Meslek tercihi araştırmasında en çok seçilen ilk üç bölüm mühendislik, tıp ve hukuk olurken; ilahiyat, tıp ve diş hekimliği tercih edilmeyecek bölümler arasında yer aldı. Yapılan araştırmada gençlerin uygun gördüğü çalışma şekli ise ‘hibrit çalışma biçimi’ oldu.

‘Meslek tercihinde önceliğiniz nedir?’ sorusunun yer aldığı araştırma, katılımcıların önemsediği ilk şeyin yüzde 49,4 oranıyla sevdiği alanda çalışmak olduğunu ortaya koydu. İkinci sırada yüzde 18,1’lik oranla dolgun maaş gelirken, üçüncü sırada ise 13,2’lik oranla konforlu çalışma alanı yer aldı. Bunların yanı sıra yüzde 10,2’lik kısım iş garantisini tercih etti.

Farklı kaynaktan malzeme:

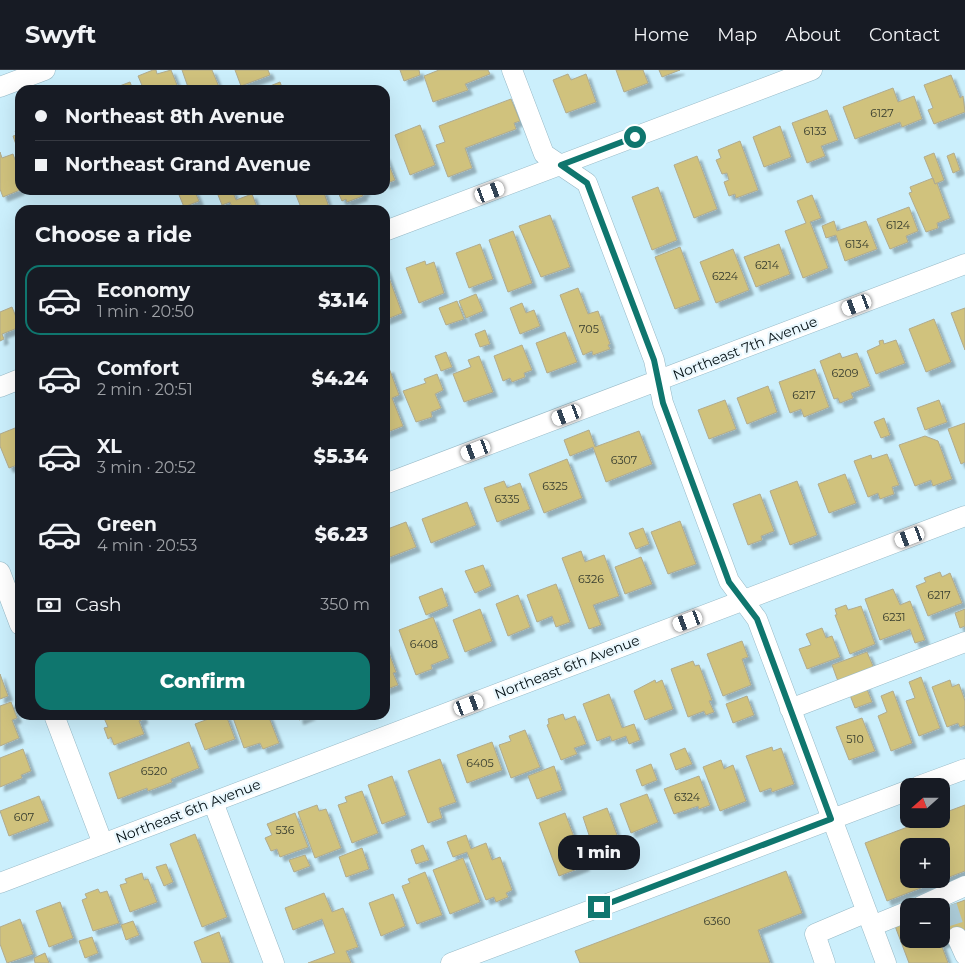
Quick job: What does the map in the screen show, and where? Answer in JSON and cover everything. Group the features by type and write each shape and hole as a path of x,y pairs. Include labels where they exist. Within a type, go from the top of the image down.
{"street":[{"path":"0,87 44,70"},
{"path":"512,70 544,154 587,183 654,360 663,403 729,582 757,619 886,963"},
{"path":"390,229 804,71"},
{"name":"Northeast 7th Avenue","path":"390,482 965,264"},
{"path":"0,387 15,381"},
{"name":"Northeast 6th Avenue","path":"0,883 965,516"},
{"path":"0,572 15,611"},
{"path":"790,709 965,642"},
{"path":"56,720 103,844"},
{"path":"941,778 965,769"},
{"path":"451,963 900,793"},
{"path":"213,802 274,963"},
{"path":"949,898 965,886"},
{"path":"825,963 815,934 900,913"}],"building":[{"path":"153,70 156,70 157,74 171,70 177,85 142,85 138,76"},
{"path":"182,70 212,70 218,85 187,85"},
{"path":"235,70 268,70 270,75 241,85"},
{"path":"400,70 419,70 420,75 404,81"},
{"path":"439,70 488,70 490,74 465,84 468,90 433,102 424,76"},
{"path":"616,70 643,70 648,83 624,92"},
{"path":"659,70 680,70 662,77"},
{"path":"568,74 571,80 586,74 596,102 566,113 553,80"},
{"path":"951,75 960,98 963,96 965,112 934,124 928,110 933,108 924,85"},
{"path":"893,88 898,102 914,96 922,119 902,127 900,122 855,139 843,107"},
{"path":"511,99 520,121 514,123 516,129 465,148 472,168 448,177 436,145 445,142 439,126"},
{"path":"827,110 838,140 821,146 825,156 807,163 792,123"},
{"path":"420,125 435,165 410,175 395,135"},
{"path":"780,126 791,157 764,167 753,137"},
{"path":"740,141 758,190 736,198 735,194 729,196 724,182 729,180 727,173 722,174 716,160 721,158 718,150"},
{"path":"0,152 2,158 13,154 15,159 15,192 3,197 0,189"},
{"path":"934,153 944,180 935,184 924,157"},
{"path":"954,153 960,170 953,173 947,156"},
{"path":"697,156 717,209 694,218 674,165"},
{"path":"390,168 395,180 390,182"},
{"path":"933,178 935,184 937,183 950,218 937,223 938,228 926,232 909,193 912,192 910,187"},
{"path":"658,187 677,240 652,250 632,197"},
{"path":"179,195 196,195 199,201 183,205"},
{"path":"218,195 234,195 236,200 252,195 256,205 231,205 230,202 222,205"},
{"path":"296,195 325,195 328,205 300,205"},
{"path":"339,195 363,196 347,202 346,199 342,201"},
{"path":"812,195 821,218 810,222 828,268 803,278 785,231 806,223 797,201"},
{"path":"909,207 918,231 906,236 908,242 890,249 877,219"},
{"path":"550,215 570,267 541,277 519,226"},
{"path":"834,221 837,231 866,221 877,249 845,261 836,235 826,238 822,226"},
{"path":"513,231 532,283 508,292 489,240"},
{"path":"480,244 493,279 469,288 456,253"},
{"path":"779,244 790,274 756,287 744,257"},
{"path":"680,247 700,300 675,309 655,257"},
{"path":"733,249 749,290 716,303 700,262"},
{"path":"425,261 426,265 434,262 444,293 419,303 406,268"},
{"path":"390,281 402,313 390,318"},
{"path":"578,288 588,314 598,311 610,344 608,345 610,349 593,355 592,351 583,355 560,295"},
{"path":"476,294 483,311 466,318 459,301"},
{"path":"457,301 464,319 446,325 439,308"},
{"path":"522,303 526,313 534,310 540,326 520,334 510,308"},
{"path":"12,307 15,314 15,329 2,334 4,339 0,341 0,312"},
{"path":"965,308 965,350 951,313"},
{"path":"934,319 951,362 926,372 909,329"},
{"path":"485,330 490,344 480,347 475,334"},
{"path":"565,332 577,362 547,373 536,343"},
{"path":"883,340 884,344 896,340 905,363 876,374 867,351 880,345 879,341"},
{"path":"522,345 532,370 524,373 525,377 512,382 510,378 503,381 494,356"},
{"path":"446,352 452,367 441,371 435,356"},
{"path":"840,353 842,358 857,353 870,386 851,393 853,398 840,403 838,398 834,399 820,361"},
{"path":"479,356 493,392 464,402 453,374 471,367 468,360"},
{"path":"815,369 829,407 804,417 801,409 790,413 779,382"},
{"path":"390,371 399,395 392,398 403,426 390,431"},
{"path":"437,374 443,390 435,394 441,408 431,412 432,417 416,422 403,391 426,383 424,379"},
{"path":"768,386 777,412 747,424 737,398"},
{"path":"725,400 736,429 709,439 698,410"},
{"path":"939,400 947,422 925,430 917,408"},
{"path":"884,418 890,435 881,438 874,422"},
{"path":"965,423 965,462 961,464 948,429"},
{"path":"15,428 15,466 9,468 0,446 0,434"},
{"path":"589,430 595,447 639,431 652,464 606,482 593,447 570,456 564,440"},
{"path":"925,436 938,441 952,479 933,486 931,480 915,486 899,445"},
{"path":"887,454 899,485 892,487 894,494 880,499 878,493 868,497 854,461 871,455 872,459"},
{"path":"567,459 582,498 544,513 529,474"},
{"path":"845,474 856,503 829,513 818,484"},
{"path":"504,481 507,488 520,483 530,509 497,522 484,488"},
{"path":"797,481 817,535 790,545 770,491"},
{"path":"760,494 774,531 761,536 762,540 748,545 733,504"},
{"path":"467,502 476,525 431,543 422,519"},
{"path":"680,521 696,564 668,574 651,532"},
{"path":"406,522 416,547 390,557 390,528"},
{"path":"643,528 649,544 636,549 629,533"},
{"path":"581,551 585,562 604,555 619,596 593,605 601,625 589,629 562,558"},
{"path":"641,557 652,584 625,594 615,567"},
{"path":"483,565 491,586 475,593 465,571"},
{"path":"940,572 942,577 950,573 962,603 928,616 916,586 926,582 924,578"},
{"path":"556,584 570,622 556,627 552,616 537,622 527,595"},
{"path":"442,588 448,606 426,615 419,597"},
{"path":"893,589 900,605 910,601 925,640 915,643 910,629 880,640 865,599"},
{"path":"518,595 530,627 508,636 496,604"},
{"path":"846,605 848,610 861,606 875,644 850,654 835,615 837,615 835,609"},
{"path":"480,609 492,641 465,652 453,620"},
{"path":"965,609 965,626 960,628 955,613"},
{"path":"433,617 449,658 431,665 432,669 416,675 399,630"},
{"path":"822,628 826,638 832,636 840,657 807,669 799,649 811,645 806,634"},
{"path":"742,641 748,657 742,659 751,685 723,696 707,654"},
{"path":"867,652 875,671 839,684 832,665"},
{"path":"390,656 396,672 393,673 398,685 390,688"},
{"path":"693,661 695,666 699,665 712,700 709,701 714,712 706,715 704,711 688,717 671,669"},
{"path":"0,674 8,696 0,699"},
{"path":"921,677 940,728 919,736 906,701 915,698 909,682"},
{"path":"655,680 656,683 662,680 673,709 645,720 634,691"},
{"path":"950,680 952,687 959,684 965,701 965,725 960,727 958,723 947,727 932,687"},
{"path":"865,684 872,702 855,708 848,690"},
{"path":"893,691 912,743 891,751 878,716 887,712 881,696"},
{"path":"609,694 622,728 634,724 640,740 629,744 626,736 612,741 610,736 597,741 583,704"},
{"path":"747,696 754,715 733,723 726,704"},
{"path":"11,702 15,713 15,719 12,720 19,738 0,746 0,706"},
{"path":"563,714 565,720 575,716 586,744 574,748 577,754 561,760 547,725 549,724 548,719"},
{"path":"862,718 875,751 849,760 836,727"},
{"path":"105,720 141,720 139,721 144,734 114,745 111,737 108,739 104,728 108,727"},
{"path":"206,720 228,720 235,739 205,750 195,724"},
{"path":"234,720 270,720 279,743 263,749 260,743 244,748"},
{"path":"525,730 540,767 511,778 499,745 511,741 509,736"},
{"path":"189,742 199,768 171,779 172,782 148,791 147,788 118,799 109,773"},
{"path":"492,742 502,770 467,783 457,755"},
{"path":"772,747 773,751 781,748 794,784 772,792 771,788 760,792 746,756"},
{"path":"685,748 692,764 676,770 670,754"},
{"path":"23,749 31,771 21,775 22,778 0,787 0,758"},
{"path":"440,759 456,802 439,808 442,818 428,823 408,771"},
{"path":"721,760 724,769 733,765 746,801 720,811 703,767"},
{"path":"651,764 657,780 642,786 636,770"},
{"path":"554,766 562,790 537,799 528,776"},
{"path":"392,776 406,815 382,824 368,785"},
{"path":"699,776 710,805 699,809 698,806 674,814 664,789"},
{"path":"362,791 378,833 352,843 338,805 347,802 345,797"},
{"path":"647,794 658,822 631,833 620,804"},
{"path":"39,796 49,821 9,836 0,811"},
{"path":"317,805 319,811 326,809 341,848 315,858 298,812"},
{"path":"965,805 965,871 950,877 950,838 900,838 900,888 921,888 887,901 865,843 905,828 950,828 950,811"},
{"path":"607,808 620,843 595,853 583,817"},
{"path":"295,813 308,847 280,857 277,849 271,851 265,838 272,835 267,824"},
{"path":"565,813 585,866 559,876 539,823"},
{"path":"195,834 227,917 202,927 170,844"},
{"path":"466,835 471,849 486,843 492,860 500,857 512,890 506,893 508,897 496,902 494,897 486,900 467,852 453,857 447,842"},
{"path":"423,845 429,860 416,864 411,850"},
{"path":"362,848 369,869 346,877 339,857"},
{"path":"305,855 310,866 294,872 289,860"},
{"path":"463,858 480,902 450,914 433,870"},
{"path":"166,864 173,882 164,886 156,867"},
{"path":"786,871 802,913 758,930 770,963 580,963 575,951"},
{"path":"425,872 442,915 417,924 402,886 410,883 408,879"},
{"path":"142,873 144,880 148,879 157,902 130,912 120,885 127,883 125,879"},
{"path":"98,889 100,893 107,891 119,923 93,931 82,900 87,898 85,894"},
{"path":"324,893 332,912 343,908 358,947 346,951 351,963 308,963 335,953 322,919 293,930 285,908"},
{"path":"393,894 405,926 381,936 369,903"},
{"path":"965,900 965,935 950,941 950,906"},
{"path":"60,902 73,938 49,947 36,911"},
{"path":"20,919 33,954 7,963 0,944 0,927"},
{"path":"133,921 139,935 126,940 121,925"},
{"path":"900,924 900,939 895,926"},
{"path":"219,932 230,963 202,963 194,942"},
{"path":"92,937 98,953 85,958 79,941"},
{"path":"903,948 942,948 948,963 909,963"},
{"path":"45,953 49,963 35,963 34,958"}],"tunnel":[{"path":"950,915 957,937"}],"route":[{"path":"599,907 831,819 757,619 729,582 663,403 654,360 587,183 561,165 635,137"}]}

En büyük etken dijital dünya

Araştırma, meslek seçiminde en büyük etkenin dijital dünya olduğu sonucunu ortaya koydu. Yüzde 28’lik kısım dijital dünyadan etkilenirken, yüzde 24,8 ise aile ve akraba çevresini dikkate alıyor. Yapılan araştırmada üçüncü olarak yer alan etken ise yüzde 20,9’luk bir oranla sosyal çevre ve arkadaşlık olarak görülüyor.

Araştırmaya göre, gençlerin uygun gördüğü çalışma şekli ise ‘hibrit çalışma biçimi’ oldu. Katılımcıların yüzde 46,7’si hibrit çalışmayı tercih ederken, yüzde 37,3’ü ofiste çalışmanın daha uygun olacağı görüşünde. Yüzde 15,9’luk kesim ise uzaktan çalışmayı tercih ediyor.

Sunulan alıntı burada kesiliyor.